Richard Hansen


When Richard Hansen bought a 690C Model 840 Twin Commander for his company, Furnas Electric, in 1988 he had no idea that, 21 years later, he would still be operating the 840, only now as the personal owner.

Hansen originally bought the 840 from Byerly Aviation in Peoria, Illinois, which had taken delivery of it new from the factory and had flown it less than 300 hours as a demonstrator. “I put it to work in the company,” Hansen says. Furnas was a Batavia, Illinois-based manufacturer of electric motor controls that Hansen's grandfather founded in 1940. “We ran engineers and sales people around, taking care of customer issues, calling on customers, and overseeing five other plants.”

The company also operated a Citation II and later a Citation V and employed professional pilots, but Hansen frequently flew the 840 himself with one of the company pilots. When Hansen retired he kept the Twin Commander, and about 10 years ago he upgraded the 840 with TPE-331-10T engines. He's also had it repainted and the interior refurbished at Byerly.
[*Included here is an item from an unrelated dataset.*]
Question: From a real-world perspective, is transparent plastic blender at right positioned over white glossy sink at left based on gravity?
As do all airplane owners, he's looked around at other makes and models, both turboprops and jets, to see how they might make his flying more efficient, but his analysis always arrives at the same conclusion: the Twin Commander does the job quite well, thank you.

“We regularly fly to one difficult airport—Telluride, Colorado,” Hansen says. (The elevation at Telluride is 9,078 feet MSL with higher mountain peaks in all quadrants.) “The 840 is the only airplane I know of that can leave Telluride late in the day when it's hot and the density altitude is high with four passengers and enough fuel to get to Chicago (about 950 nmi) and still climb out at 400 fpm on one engine.”

Hansen says he confirmed the 840's performance while at a recurrent training session at FlightSafety International. “I had them program Aspen Airport into the simulator (elevation 7,820 feet MSL), and asked them to crank up the ambient temperature to 30 degrees Celsius. That made the density altitude about 11,500 feet. We took off at gross weight, and the instructor cut an engine. The first time I climbed out at 500 feet per minute, and 450 feet per minute the second time. On one takeoff I forgot to raise the gear and I was still going uphill at 250 feet per minute. That says everything about the airplane to me.”

But wait, there’s more. “Then, of course, you also get 300 knots in cruise. The Commander is one helluva performer,” Hansen says.


“I looked at lots and lots of airplanes when I was thinking of upgrading,” he continues. “None can do what the Commander can. A jet is faster, but from here (Aurora, Illinois, where he bases the airplane) to Telluride costs more than twice as much in the jet. And we'd have to leave Telluride before the temperature gets up above 55 degrees Fahrenheit.”

A pilot since 1956, Hansen has a Commercial certificate with multiengine, instrument, and seaplane ratings. His 7,000 hours hasn't all been for transportation. He was an active warbird pilot and owner who restored a flew a Curtiss-Wright P-40E Kittyhawk, North American P-51 Mustang, one of two Grumman F4F Wildcats recovered from Lake Michigan, and other vintage aircraft including two Beech Staggerwings, one of which was his first business aircraft. “I flew it many hours on instruments,” he says. “Steam gauges.”

In 1997 he entered the first FIA International Long Range Race with two friends, in the 840. They led until the last leg, which ended in Turkey. Because of handicapping based on flight manuals of the aircraft involved, they lost by three minutes to a team sponsored by the Turkish Aero Club, which hosted the race. A second Atlantic crossing was made several years later with his family. “With the excellent range and turboprop security, everyone felt quite comfortable,” Hansen says.

Hansen also has made a North Atlantic crossing in a Beech 18 that he owned.

These days he uses the 840 to travel to Telluride, Scottsdale, and a home in northern Wisconsin. He always takes another crewmember, a professional pilot on loan from Byerly, a practice he has followed since turning 60. “The passengers are a lot more comfortable when they see two of us up front,” he says.

Although his flying has tapered off, he has no plans to sell the 840. “I’m convinced this is an airplane I will keep forever. There isn’t anything out there for the same money that will do the same thing. A King Air 200 can carry more passengers, but I don’t need that. And it has higher fuel consumption. The Citation V would save me an hour and five minutes from Scottsdale to Aurora, but as a retired person I’m not in that much of a hurry.

“Besides,” he adds, “my wife loves the picture windows and that big baggage compartment.”